Kim Jong Un threatened South Korea with war if “even 0.001 mm” of the North’s territory is violated, as Pyongyang abolished agencies that oversaw cooperation and reunification, state media said Tuesday.

The North Korean leader also said Pyongyang would not recognise the two countries’ de facto maritime border, the Northern Limit Line, and called for constitutional changes allowing the North to “occupy” Seoul in war, the Korean Central News Agency (KCNA) said.

In Seoul, President Yoon Suk Yeol told his cabinet that should the nuclear-armed North carry out a provocation, South Korea would hit back with a response “multiple times stronger”, pointing to his military’s “overwhelming response capabilities”.

The hawkish rhetoric on both sides of the border follows a sharp deterioration of inter-Korean ties in recent months, with Pyongyang’s November spy satellite launch prompting Seoul to partially suspend a 2018 military agreement aimed at defusing tensions.

Pyongyang’s decision to jettison the agencies charged with overseeing cooperation and reunification with the South was announced by the North’s rubber-stamp parliament, KCNA said, part of a string of recent measures that have escalated tensions, including live-fire artillery drills and missile launches.

In a speech delivered at the Supreme People’s Assembly, Kim called for drawing up new legal measures to define South Korea as “the most hostile state”, KCNA reported.

“If the Republic of Korea violates even 0.001 mm of our territorial land, air and waters, it will be considered a war provocation,” Kim said.

The decision comes shortly after Kim labelled South Korea the “principal enemy” and stated that continuing to seek reconciliation was a “mistake”.

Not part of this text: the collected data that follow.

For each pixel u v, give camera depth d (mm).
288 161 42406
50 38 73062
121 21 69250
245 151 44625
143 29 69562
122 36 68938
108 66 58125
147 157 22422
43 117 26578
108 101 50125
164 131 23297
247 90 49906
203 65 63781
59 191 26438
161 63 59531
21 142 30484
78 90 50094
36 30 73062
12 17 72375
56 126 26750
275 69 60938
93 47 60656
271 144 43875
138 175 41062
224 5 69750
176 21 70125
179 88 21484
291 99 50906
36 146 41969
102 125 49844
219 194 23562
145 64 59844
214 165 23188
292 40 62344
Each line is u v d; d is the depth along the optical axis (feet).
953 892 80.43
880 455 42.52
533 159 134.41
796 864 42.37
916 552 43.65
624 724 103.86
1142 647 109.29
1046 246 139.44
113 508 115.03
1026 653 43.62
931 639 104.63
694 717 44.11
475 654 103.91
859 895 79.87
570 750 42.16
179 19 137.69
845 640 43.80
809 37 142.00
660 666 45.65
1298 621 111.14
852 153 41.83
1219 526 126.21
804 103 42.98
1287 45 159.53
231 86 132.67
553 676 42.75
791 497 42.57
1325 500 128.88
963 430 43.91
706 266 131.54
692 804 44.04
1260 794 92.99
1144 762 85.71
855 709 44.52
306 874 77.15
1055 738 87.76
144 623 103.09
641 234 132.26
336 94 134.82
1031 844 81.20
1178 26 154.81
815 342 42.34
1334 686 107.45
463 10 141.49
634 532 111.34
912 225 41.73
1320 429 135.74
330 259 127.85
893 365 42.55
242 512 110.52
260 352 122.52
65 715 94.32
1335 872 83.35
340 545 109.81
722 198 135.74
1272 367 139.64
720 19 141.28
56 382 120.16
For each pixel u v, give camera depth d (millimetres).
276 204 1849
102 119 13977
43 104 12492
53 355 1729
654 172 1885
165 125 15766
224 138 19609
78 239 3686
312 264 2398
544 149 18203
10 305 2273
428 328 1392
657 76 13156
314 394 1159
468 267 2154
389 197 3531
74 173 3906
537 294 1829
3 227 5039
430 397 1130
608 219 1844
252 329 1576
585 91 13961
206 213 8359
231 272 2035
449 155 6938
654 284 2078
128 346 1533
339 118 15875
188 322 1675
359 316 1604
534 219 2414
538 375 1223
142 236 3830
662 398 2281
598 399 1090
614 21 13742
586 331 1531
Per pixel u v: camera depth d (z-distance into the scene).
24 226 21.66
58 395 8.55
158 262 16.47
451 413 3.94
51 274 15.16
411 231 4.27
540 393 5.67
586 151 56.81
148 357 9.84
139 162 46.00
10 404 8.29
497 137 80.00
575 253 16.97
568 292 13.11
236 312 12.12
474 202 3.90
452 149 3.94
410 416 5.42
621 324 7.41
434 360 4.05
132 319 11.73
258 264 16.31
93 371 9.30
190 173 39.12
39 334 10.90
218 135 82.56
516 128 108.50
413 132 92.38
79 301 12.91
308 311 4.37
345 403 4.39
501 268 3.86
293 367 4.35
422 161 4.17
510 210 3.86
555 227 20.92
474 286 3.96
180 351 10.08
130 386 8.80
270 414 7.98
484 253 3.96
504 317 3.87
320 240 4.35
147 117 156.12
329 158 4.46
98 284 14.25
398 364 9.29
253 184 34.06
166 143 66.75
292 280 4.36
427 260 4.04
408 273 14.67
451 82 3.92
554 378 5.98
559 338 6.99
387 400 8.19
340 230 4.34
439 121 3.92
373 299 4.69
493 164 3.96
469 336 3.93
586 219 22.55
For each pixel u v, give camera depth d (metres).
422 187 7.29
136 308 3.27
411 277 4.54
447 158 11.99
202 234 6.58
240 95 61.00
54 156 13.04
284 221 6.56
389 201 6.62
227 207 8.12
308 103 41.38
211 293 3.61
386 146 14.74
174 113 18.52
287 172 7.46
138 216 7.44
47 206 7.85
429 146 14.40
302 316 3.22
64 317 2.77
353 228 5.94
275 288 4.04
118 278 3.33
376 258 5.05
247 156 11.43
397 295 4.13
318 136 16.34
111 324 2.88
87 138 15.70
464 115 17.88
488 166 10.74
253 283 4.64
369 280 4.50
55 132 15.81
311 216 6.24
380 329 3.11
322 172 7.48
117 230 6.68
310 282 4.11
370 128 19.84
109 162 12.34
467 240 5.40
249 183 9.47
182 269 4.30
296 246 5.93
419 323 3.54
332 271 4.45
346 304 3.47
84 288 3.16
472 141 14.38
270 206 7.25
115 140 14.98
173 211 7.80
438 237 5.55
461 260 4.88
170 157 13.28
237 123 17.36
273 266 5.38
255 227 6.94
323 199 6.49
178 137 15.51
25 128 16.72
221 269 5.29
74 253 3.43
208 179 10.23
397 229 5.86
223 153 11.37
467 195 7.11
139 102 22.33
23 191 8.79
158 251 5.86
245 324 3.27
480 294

In their constitutions, both North and South Korea claim sovereignty over the whole of the peninsula.

The Democratic People’s Republic of Korea and Republic of Korea — the North and South’s official names — were founded 75 years ago but still technically regard each other as illegal entities.


Analysts said Kim’s shift in approach to the South was “reckless” and a rejection of years of official state policy.

 Weapons tests 

At Pyongyang’s year-end policy meetings, Kim threatened a nuclear attack on the South and called for a build-up of his country’s military arsenal ahead of armed conflict he warned could “break out any time”.

On Sunday, the North launched a solid-fuel hypersonic missile, just days after Pyongyang staged live-fire exercises near the country’s tense maritime border with South Korea, which prompted counter-exercises and evacuation orders for some border islands belonging to the South.

Kim also successfully put a spy satellite into orbit late last year, after receiving what Seoul said was Russian help, in exchange for arms transfers for Moscow’s war in Ukraine.

Traditional allies Russia and North Korea have boosted ties recently, with Kim making a rare overseas trip to see President Vladimir Putin in Russia’s far east in September.

On Monday, a North Korean government delegation headed by Foreign Minister Choe Son Hui arrived in Moscow for an official visit, KCNA reported.